A documentary for British children presents an inaccurate and oversimplified image of India.
Awerness-raising videos made for Western consumption are better not seen or shown in India. Though they strive hard to be politically correct, oversimplification and factual inaccuracies inevitably creep in. Neighbours -- The Life and Times of Yesudas Kemel, an educational package prepared for schools by ACTIONAID UK, a non-governmental organisation, is a case in point. Neighbours is the sort of film meant to provide development education to children in affluent societies. It informs children about India and Indian society by documenting a day in the life of a teenager in Anand Gram in Delhi.

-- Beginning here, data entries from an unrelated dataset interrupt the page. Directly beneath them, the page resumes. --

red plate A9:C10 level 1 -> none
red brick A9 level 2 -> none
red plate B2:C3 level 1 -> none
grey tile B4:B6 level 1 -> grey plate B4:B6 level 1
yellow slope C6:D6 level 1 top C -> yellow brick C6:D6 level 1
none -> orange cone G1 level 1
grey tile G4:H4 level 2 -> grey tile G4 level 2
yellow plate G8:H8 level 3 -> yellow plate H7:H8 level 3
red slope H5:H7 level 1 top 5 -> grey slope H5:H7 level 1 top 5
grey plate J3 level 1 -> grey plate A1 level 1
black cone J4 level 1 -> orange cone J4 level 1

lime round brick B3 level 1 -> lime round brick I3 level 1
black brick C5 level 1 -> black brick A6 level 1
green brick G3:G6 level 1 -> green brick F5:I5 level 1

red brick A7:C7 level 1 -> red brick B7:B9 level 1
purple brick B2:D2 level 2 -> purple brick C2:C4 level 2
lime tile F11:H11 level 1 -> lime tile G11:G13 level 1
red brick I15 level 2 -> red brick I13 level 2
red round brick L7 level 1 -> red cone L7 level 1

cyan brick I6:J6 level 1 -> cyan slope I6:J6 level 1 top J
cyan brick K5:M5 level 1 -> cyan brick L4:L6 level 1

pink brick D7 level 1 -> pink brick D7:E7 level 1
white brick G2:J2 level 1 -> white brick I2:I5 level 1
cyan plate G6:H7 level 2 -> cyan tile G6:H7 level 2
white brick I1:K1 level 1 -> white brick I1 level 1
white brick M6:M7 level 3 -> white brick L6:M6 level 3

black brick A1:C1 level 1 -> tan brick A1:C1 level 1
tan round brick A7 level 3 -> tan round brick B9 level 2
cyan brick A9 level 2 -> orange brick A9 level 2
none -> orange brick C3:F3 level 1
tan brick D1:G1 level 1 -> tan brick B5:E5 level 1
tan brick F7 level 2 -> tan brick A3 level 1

The film does not dwell on poverty but tries to show the aspirations and opportunities of ordinary people. For instance, though Anand Gram was set up to rehabilitate leprosy patients, it is as normal and productive a community as any other -- with shops, small enterprises and homes for people who are being treated for leprosy or have been cured of it. Even families who never had leprosy live there.
Then, there is an equally kitschy picture of Indian society when one of the two university students in Anand Gram describes his girlfriend: "She loves me too much and I am also loving her. I like her too much." The idea, doubtless, was to give English boys and girls some idea of how similar young people in strange, faraway Third World countries are to them.
Some of the inaccuracies are unforgivable. It is not true that "only rich families" can afford to send their children to school in India nor is it true that most schools in the country are fee-paying: fees are nominal in the vast network of government schools.
It is also an oversimplification to state that marriage among Hindus is a contract arrangement and not based on physical or emotional attachment. But then, how else would you package a complex society for schoolchildren in the West, who must be educated on how the other half lives?